Source data:
• • • •

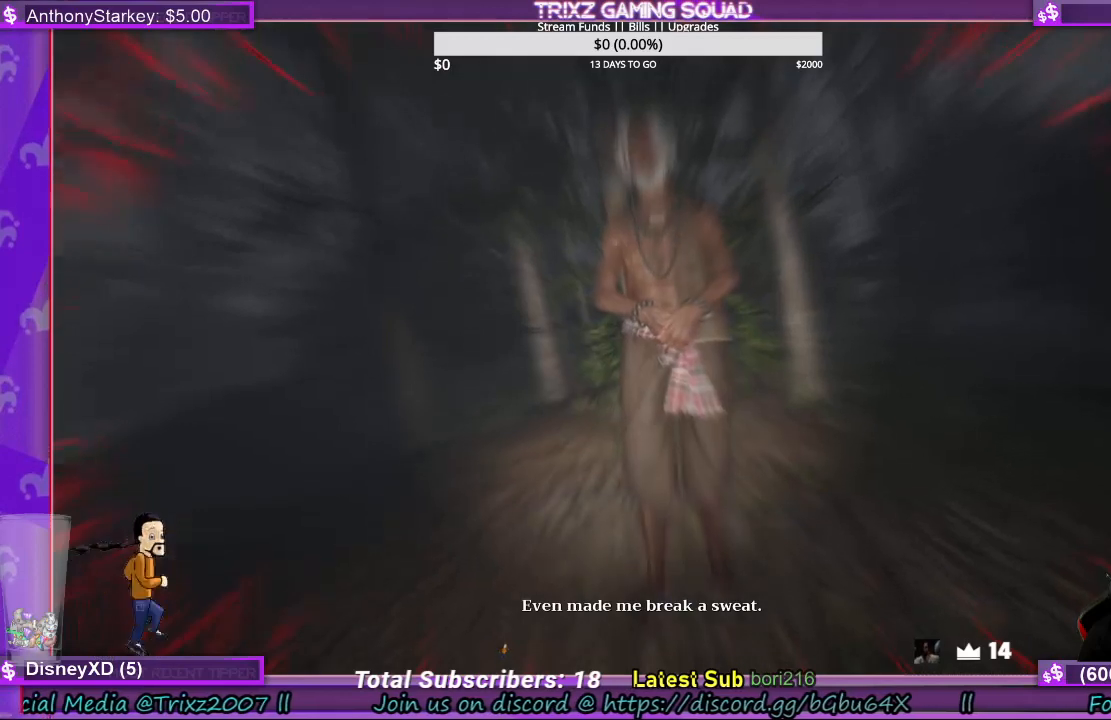
Gameplay with keyboard and mouse; each line is a JSON object with the keys and mouse buttons held at the frame after it. "events" lists presses ("down") and releases ("up") of "a", "ctrl", "d", "e", "f", "q", "r", "s", "shift", "space", "tab", "w", "mouse_left", "mouse_wheel", "mouse_right", "mouse_mb4" and "mouse_mb5" between this image and that frame as [ms after this image, input, new state], when the widget could be followed in between. "mouse_left", "mouse_wheel", "mouse_right", "mouse_mb4", "mouse_mb5" = the "left", "wheel", "right", "mb4", "mb5" buttons of the "mouse" list. No other keys are recorded. "wheel" means that the mouse wheel is clicked or scrolled. Mouse movement is not recorded.
{"keys": ["s"], "mouse": [], "events": [[434, "s", "down"]]}
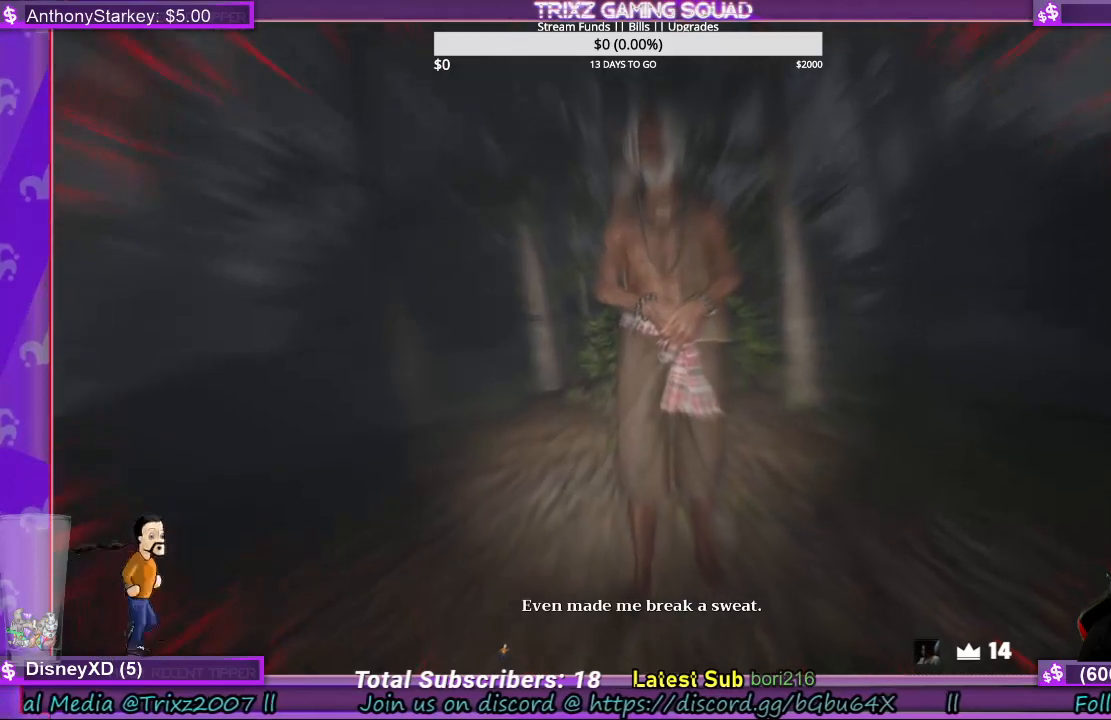
{"keys": [], "mouse": [], "events": [[300, "s", "up"]]}
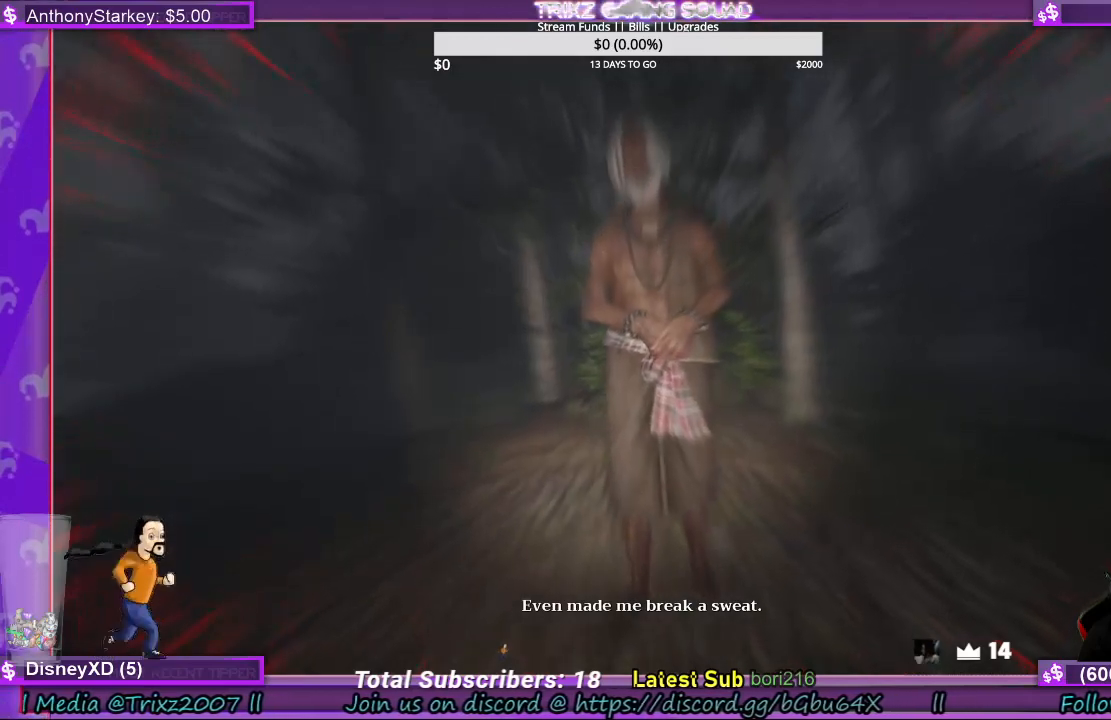
{"keys": [], "mouse": [], "events": []}
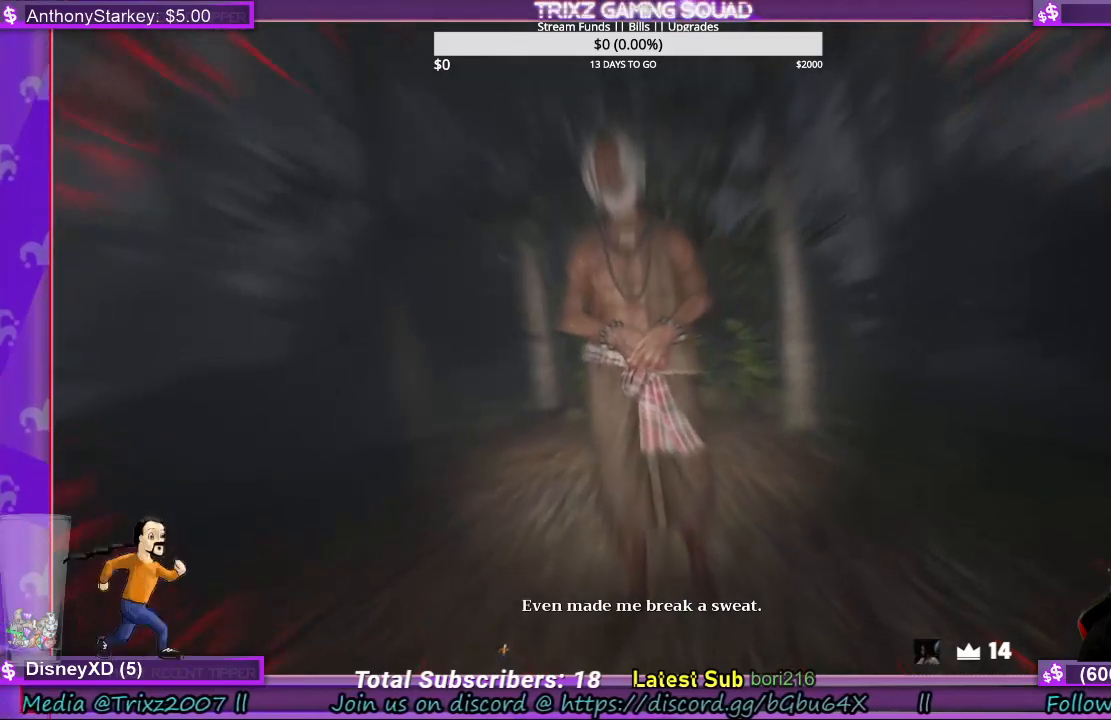
{"keys": [], "mouse": [], "events": []}
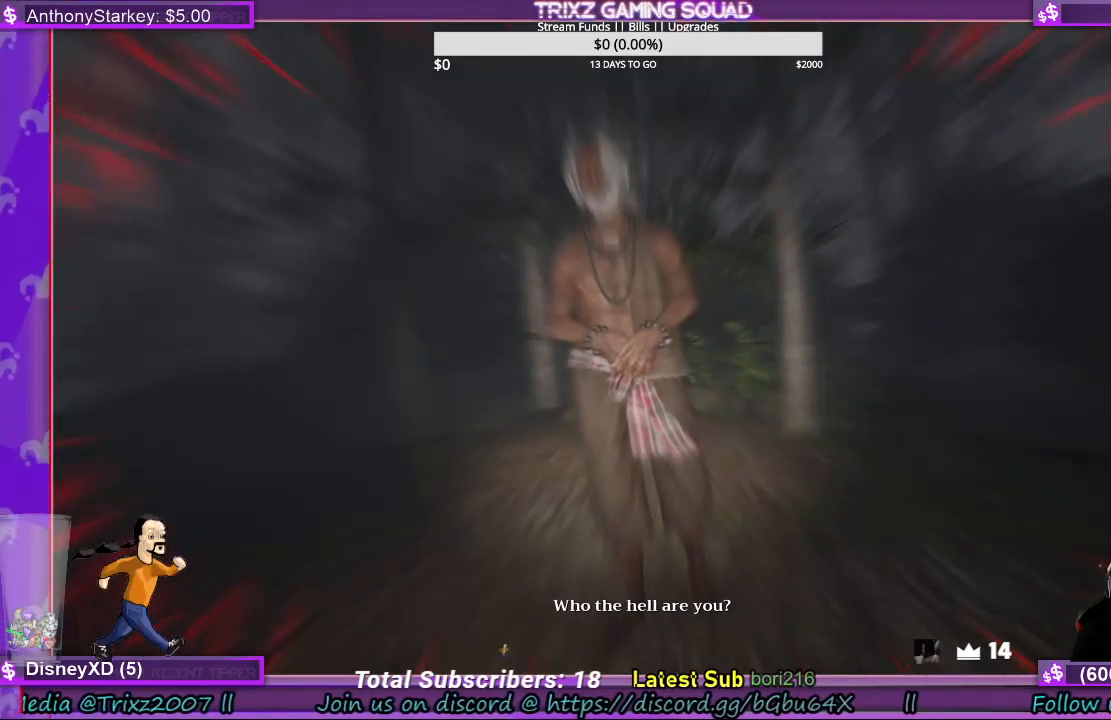
{"keys": [], "mouse": [], "events": []}
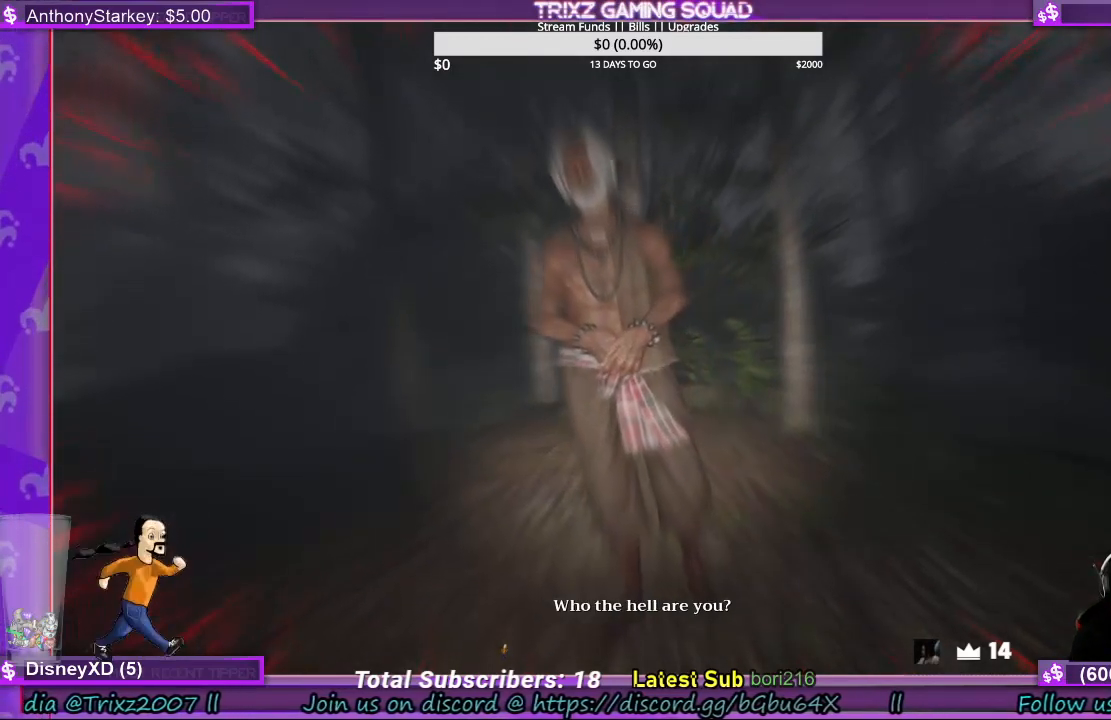
{"keys": [], "mouse": [], "events": []}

• • • •

What you have to do:
Copy all the material word for word, minus its pictures.

Solution to the exercise:
Gameplay with keyboard and mouse; each line is a JSON object with the keys and mouse buttons held at the frame after it. "events" lists presses ("down") and releases ("up") of "a", "ctrl", "d", "e", "f", "q", "r", "s", "shift", "space", "tab", "w", "mouse_left", "mouse_wheel", "mouse_right", "mouse_mb4" and "mouse_mb5" between this image and that frame as [ms after this image, input, new state], when the widget could be followed in between. "mouse_left", "mouse_wheel", "mouse_right", "mouse_mb4", "mouse_mb5" = the "left", "wheel", "right", "mb4", "mb5" buttons of the "mouse" list. No other keys are recorded. "wheel" means that the mouse wheel is clicked or scrolled. Mouse movement is not recorded.
{"keys": ["s"], "mouse": [], "events": [[434, "s", "down"]]}
{"keys": [], "mouse": [], "events": [[300, "s", "up"]]}
{"keys": [], "mouse": [], "events": []}
{"keys": [], "mouse": [], "events": []}
{"keys": [], "mouse": [], "events": []}
{"keys": [], "mouse": [], "events": []}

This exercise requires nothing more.